I think that’s exactly backwards. Being able to hover effortlessly is the end goal, not the starting point. Fundies is not an entry-level class, btw.

As others have mentioned, many divers have zero interest in that. And that’s ok. Not everyone has the same interest and goals. Some only have a passing interest in diving. As long as they’re not knocking over coral, I’m ok with that.
 
Being able to hover effortlessly is the end goal, not the starting point.
Begin with the end in mind and spend time on it.:)

Existing vacation divers likely have low interest in going back and relearning.
New divers will likely do what you show them and use how you set up their weights and gear.
 
Begin with the end in mind and spend time on it.:)

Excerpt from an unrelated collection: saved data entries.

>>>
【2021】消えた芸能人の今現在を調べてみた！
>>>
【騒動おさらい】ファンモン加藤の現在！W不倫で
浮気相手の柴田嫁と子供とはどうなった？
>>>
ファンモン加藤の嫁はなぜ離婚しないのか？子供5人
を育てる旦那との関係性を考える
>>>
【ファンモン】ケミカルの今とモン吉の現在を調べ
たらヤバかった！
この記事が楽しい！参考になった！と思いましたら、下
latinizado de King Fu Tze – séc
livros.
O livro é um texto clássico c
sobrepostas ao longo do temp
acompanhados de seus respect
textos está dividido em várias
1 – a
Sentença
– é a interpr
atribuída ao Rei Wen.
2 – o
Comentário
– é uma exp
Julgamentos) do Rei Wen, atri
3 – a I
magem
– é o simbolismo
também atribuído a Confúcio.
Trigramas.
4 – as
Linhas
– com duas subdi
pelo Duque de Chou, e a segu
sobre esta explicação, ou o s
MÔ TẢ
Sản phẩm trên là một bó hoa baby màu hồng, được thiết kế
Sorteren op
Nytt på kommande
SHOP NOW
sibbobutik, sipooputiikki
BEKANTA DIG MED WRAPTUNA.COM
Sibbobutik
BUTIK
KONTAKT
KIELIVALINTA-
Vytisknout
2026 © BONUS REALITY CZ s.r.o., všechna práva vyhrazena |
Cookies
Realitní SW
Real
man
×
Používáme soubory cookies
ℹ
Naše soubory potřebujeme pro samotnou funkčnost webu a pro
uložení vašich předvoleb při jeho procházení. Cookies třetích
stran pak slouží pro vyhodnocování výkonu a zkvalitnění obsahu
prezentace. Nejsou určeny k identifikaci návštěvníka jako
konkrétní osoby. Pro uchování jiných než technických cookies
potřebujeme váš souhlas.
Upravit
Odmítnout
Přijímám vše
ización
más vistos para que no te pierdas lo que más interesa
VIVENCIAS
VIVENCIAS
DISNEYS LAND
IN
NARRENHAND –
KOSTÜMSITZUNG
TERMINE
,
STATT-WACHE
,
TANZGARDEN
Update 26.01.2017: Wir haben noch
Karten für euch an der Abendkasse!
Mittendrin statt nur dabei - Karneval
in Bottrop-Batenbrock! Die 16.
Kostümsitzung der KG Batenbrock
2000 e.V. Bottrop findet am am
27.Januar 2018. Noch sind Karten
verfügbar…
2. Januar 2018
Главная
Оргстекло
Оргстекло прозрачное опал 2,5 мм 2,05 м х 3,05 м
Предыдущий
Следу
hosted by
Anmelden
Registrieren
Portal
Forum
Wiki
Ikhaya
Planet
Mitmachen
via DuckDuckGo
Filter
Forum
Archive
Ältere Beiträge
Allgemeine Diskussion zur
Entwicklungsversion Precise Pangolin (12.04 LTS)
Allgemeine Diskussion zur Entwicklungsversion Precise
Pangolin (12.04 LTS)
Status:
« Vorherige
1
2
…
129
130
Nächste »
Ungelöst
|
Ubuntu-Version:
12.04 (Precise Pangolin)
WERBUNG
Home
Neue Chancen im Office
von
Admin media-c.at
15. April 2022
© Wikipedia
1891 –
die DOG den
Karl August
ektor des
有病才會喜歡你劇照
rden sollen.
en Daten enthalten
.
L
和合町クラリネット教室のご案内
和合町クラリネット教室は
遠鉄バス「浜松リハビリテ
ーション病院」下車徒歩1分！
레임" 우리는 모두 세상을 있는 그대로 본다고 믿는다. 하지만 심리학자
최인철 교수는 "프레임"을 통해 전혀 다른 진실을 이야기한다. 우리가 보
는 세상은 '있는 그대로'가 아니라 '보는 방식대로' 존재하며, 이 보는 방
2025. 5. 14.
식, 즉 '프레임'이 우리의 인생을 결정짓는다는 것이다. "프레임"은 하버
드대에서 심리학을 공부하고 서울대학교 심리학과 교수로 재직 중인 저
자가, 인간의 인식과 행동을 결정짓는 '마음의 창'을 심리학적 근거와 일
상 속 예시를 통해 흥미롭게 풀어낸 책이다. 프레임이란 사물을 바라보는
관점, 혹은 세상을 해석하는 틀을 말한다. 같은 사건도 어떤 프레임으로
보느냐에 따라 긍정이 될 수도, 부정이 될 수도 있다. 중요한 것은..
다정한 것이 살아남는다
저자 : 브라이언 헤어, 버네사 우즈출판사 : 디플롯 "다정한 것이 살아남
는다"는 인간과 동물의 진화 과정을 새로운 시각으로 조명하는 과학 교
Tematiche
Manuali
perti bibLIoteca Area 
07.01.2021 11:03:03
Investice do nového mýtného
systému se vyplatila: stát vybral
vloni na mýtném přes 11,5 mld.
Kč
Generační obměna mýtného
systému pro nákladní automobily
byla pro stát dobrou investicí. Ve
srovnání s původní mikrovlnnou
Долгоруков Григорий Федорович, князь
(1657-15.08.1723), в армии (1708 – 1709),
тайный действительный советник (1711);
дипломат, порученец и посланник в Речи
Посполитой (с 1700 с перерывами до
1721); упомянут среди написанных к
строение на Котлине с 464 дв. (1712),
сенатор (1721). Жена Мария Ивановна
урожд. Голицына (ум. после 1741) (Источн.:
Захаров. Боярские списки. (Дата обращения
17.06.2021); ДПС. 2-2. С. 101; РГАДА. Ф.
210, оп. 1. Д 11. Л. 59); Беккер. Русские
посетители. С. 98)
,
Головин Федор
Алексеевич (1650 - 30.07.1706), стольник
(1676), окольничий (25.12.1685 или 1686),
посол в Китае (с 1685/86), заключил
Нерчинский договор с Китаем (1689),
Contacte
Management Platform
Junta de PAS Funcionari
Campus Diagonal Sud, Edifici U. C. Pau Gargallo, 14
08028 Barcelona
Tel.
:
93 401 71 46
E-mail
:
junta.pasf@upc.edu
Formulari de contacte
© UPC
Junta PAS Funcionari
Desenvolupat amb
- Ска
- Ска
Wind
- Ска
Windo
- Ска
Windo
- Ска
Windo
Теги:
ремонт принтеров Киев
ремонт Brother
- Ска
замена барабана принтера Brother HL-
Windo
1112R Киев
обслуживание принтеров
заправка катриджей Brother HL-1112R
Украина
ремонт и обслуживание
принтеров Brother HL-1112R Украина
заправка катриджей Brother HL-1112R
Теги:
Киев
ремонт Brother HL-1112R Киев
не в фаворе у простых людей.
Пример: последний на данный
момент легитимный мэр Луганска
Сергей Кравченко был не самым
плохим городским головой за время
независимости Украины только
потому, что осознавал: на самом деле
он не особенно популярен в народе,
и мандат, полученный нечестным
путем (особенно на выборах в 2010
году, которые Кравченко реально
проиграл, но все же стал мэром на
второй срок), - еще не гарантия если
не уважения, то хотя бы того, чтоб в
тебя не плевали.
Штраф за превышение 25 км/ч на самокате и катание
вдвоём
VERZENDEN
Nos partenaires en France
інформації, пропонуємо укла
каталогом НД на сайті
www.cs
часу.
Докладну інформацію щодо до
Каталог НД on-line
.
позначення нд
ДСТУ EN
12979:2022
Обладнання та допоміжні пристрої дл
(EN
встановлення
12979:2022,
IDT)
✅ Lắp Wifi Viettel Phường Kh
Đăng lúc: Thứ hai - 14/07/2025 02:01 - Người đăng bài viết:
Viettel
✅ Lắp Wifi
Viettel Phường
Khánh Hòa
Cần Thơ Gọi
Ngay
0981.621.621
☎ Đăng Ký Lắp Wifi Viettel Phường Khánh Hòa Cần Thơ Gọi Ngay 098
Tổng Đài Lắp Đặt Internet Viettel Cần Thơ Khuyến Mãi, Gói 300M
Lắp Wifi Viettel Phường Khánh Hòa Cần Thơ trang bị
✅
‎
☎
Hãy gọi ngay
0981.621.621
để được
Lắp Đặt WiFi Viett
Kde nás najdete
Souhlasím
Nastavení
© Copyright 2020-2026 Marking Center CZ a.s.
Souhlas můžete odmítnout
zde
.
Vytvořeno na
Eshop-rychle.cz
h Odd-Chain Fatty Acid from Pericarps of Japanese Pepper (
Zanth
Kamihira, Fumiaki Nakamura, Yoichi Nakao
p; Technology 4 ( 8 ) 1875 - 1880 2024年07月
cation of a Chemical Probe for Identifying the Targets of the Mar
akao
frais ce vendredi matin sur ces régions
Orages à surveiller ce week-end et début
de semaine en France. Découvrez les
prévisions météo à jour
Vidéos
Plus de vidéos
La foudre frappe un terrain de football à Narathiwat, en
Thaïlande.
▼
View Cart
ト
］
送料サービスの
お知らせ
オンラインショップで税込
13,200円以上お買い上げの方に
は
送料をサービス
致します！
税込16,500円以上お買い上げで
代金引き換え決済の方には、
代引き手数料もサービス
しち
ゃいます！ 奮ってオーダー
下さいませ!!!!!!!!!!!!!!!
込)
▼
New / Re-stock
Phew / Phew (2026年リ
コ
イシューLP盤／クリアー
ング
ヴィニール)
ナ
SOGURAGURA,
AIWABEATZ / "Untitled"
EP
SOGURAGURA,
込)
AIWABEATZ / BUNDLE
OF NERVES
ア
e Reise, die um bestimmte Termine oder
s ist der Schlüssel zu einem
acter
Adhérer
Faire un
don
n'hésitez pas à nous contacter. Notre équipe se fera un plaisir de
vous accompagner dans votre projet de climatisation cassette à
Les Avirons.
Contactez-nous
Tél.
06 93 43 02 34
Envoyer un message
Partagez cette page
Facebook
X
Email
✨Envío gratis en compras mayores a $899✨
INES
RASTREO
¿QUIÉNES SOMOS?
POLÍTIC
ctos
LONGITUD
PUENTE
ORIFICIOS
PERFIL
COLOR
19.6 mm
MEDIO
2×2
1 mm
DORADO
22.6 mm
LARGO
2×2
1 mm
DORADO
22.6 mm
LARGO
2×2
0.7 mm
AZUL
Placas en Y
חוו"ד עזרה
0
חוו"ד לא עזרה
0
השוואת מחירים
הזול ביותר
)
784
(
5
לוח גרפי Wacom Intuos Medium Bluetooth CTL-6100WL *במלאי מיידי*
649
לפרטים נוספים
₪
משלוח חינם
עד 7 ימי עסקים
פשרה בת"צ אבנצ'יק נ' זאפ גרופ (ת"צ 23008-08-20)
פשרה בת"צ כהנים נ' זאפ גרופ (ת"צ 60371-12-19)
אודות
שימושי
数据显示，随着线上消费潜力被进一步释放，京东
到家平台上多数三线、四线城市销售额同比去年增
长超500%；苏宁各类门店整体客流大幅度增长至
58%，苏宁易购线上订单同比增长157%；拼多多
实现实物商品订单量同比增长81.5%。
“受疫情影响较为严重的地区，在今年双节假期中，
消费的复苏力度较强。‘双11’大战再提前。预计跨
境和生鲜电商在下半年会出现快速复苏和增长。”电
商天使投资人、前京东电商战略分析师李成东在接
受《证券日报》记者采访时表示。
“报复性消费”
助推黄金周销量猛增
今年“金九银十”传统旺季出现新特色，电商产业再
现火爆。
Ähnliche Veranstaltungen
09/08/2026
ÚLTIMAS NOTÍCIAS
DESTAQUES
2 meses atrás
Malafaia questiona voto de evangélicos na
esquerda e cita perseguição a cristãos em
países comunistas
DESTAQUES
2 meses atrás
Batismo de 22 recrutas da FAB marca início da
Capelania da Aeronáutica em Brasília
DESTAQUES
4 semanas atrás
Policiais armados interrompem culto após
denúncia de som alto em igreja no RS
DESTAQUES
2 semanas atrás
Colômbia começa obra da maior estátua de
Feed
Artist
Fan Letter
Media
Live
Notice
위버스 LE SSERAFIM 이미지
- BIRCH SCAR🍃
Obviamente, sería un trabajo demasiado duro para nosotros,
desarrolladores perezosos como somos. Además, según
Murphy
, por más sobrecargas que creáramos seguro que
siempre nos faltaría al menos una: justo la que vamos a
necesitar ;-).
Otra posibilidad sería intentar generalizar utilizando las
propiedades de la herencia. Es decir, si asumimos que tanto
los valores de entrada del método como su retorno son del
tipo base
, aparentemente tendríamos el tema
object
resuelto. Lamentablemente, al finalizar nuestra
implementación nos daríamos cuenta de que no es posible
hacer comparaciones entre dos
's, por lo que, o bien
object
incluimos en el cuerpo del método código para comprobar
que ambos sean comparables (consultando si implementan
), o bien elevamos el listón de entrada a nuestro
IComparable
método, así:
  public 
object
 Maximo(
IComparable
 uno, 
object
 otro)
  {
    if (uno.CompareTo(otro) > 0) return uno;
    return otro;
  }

Existing divers likely have low interest in going back and relearning.
New divers will likely do what you show them.
Yes, but most new divers are in rental gear. That’s a one size fits most BCD with no trim pockets and all the weight at the waist. That BC also can’t be customized because they don’t own it.

Look, you’re preaching to the choir. I would love for new divers to be highly skilled, but frankly being in trim is a low priority given that most new divers are borderline unsafe. Once they’re no longer at risk of killing themselves, we can work on the trim.
 
Yes, but most new divers are in rental gear. That’s a one size fits most BCD with no trim pockets and all the weight at the waist. That BC also can’t be customized because they don’t own it.

Look, you’re preaching to the choir. I would love for new divers to be highly skilled, but frankly being in trim is a low priority given that most new divers are borderline unsafe. Once they’re no longer at risk of killing themselves, we can work on the trim.
Yet Padi CW4 says:
"With a buddy, perform a weight check and adjust for proper weighing and trim."

Sounds like a standards violation if they are not doing that. The shop or instructor using inadequately prepared gear doesn't seem a valid excuse.

CW1 says:
"Put on and adjust ... weights with assistance...."
Which seems a good time for the instructor to get the weight distribution balanced for trim.